Ce genre de festival de plein air ne représente pas une originalité en elle-même. Au fait, nous vivons un retour au cinéma projeté sur les murs. Autrefois, dans les villages, le camion de la Satpec (Société anonyme tunisienne de production et d’exploitation cinématographique), muni d’un appareil de projection, projetait sur les murs d’une bâtisse un film. Personnellement, j’ai appris à connaître et à aimer le cinéma de cette façon. Les habitants du village apportaient leur matelas ou leur tabouret pour assister à la projection. L’affluence du public était grande à cette époque. Plus tard, les salles de cinéma ont fait leur apparition dans les régions de l’intérieur du pays.
Les salles de cinéma n’étaient pas fréquentées par les femmes. C’est avec le film «ElRissala» (Le message) de Mustapha Akkad que les femmes se sont rendues dans les salles de cinéma. Pour ma part, j’ai fréquenté dans ma jeunesse les ciné-clubs qui organisaient des séances de films culturels d’un bon niveau à l’issue desquelles il y avait des débats parfois houleux. Les filles venaient en nombre assister à ces projections et contribuaient aux débats qui étaient politisés.
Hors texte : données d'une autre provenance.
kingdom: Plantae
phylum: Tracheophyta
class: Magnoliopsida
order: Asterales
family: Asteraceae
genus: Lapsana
Les films commerciaux de bas niveau n’attiraient pas un grand public. Les salles commençaient à être désertées d’autant plus que la censure intervenait en opérant des coupures dans les films.
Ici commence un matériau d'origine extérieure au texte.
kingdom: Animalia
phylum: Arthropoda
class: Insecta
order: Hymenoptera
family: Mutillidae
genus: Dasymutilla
De nos jours, lorsqu’il y a eu un retour sur les espaces ouverts, comme les places publiques, le public a répondu à l’appel. Je me souviens qu’à Gabès, on organisait des projections sur la plage, mais le choix des films n’a pas attiré les spectateurs. Il faut un certain équilibre qui tienne compte du goût général du public.
Ce genre de festival peut réconcilier le public avec le cinéma. Je crois au pouvoir du cinéma et le message qu’il peut faire passer. L’énergie du public est importante pour l’artiste. L’interaction qui peut exister est valorisante pour le cinéaste et fait partie du spectacle.
L’originalité de l’idée et le traitement scénaristique et de mise en scène sont décisives pour un film qui doit comporter des éléments en rapport avec le cinéma et non pas la télévision. Qu’est-ce qui distingue une œuvre d’une autre si ce n’est la nouveauté dans la création d’une phrase cinématographique avec ses ponctuations et son rythme authentiques. Il y a des cinéastes qui font du copier-coller et d’autres sont dans une approche didactique scolaire.
Que pensez-vous des jeunes cinéastes ?
Les jeunes cinéastes diplômés des écoles de cinéma ont d’énormes difficultés à produire leurs films. Certains d’entre eux abandonnent le métier pour devenir taxistes ou pratiquer d’autres commerces plus rentables.
Le choix de faire du cinéma pour vivre de ce métier ou pour le pratiquer comme un loisir. Ceux parmi les jeunes qui choisissent la voie semée d’embûches du cinéma doivent prendre entièrement leur responsabilité et poursuivre leur carrière dans ce domaine ou l’abandonner à jamais.
Quels sont vos prochains projets ?
Actuellement, un grand producteur a fait appel à moi pour un rôle dans un feuilleton pour la télévision tunisienne mais il n’a pas encore obtenu l’accord de la commission de lecture. Par ailleurs, je vais participer en tant que directeur de comédiens à une production britannique qui sera diffusée au Bahreïn.
J’ai également présenté à la commission d’aide à la production d’un spectacle du ministère de la Culture un scénario d’un long documentaire sur Sidi Boulbaba qui sera présenté au mois de ramadan prochain. Je suis en train de terminer un film sur «Caid Sassi», un personnage historique du mouvement de libération nationale de la Tunisie entre 1952 et 1954.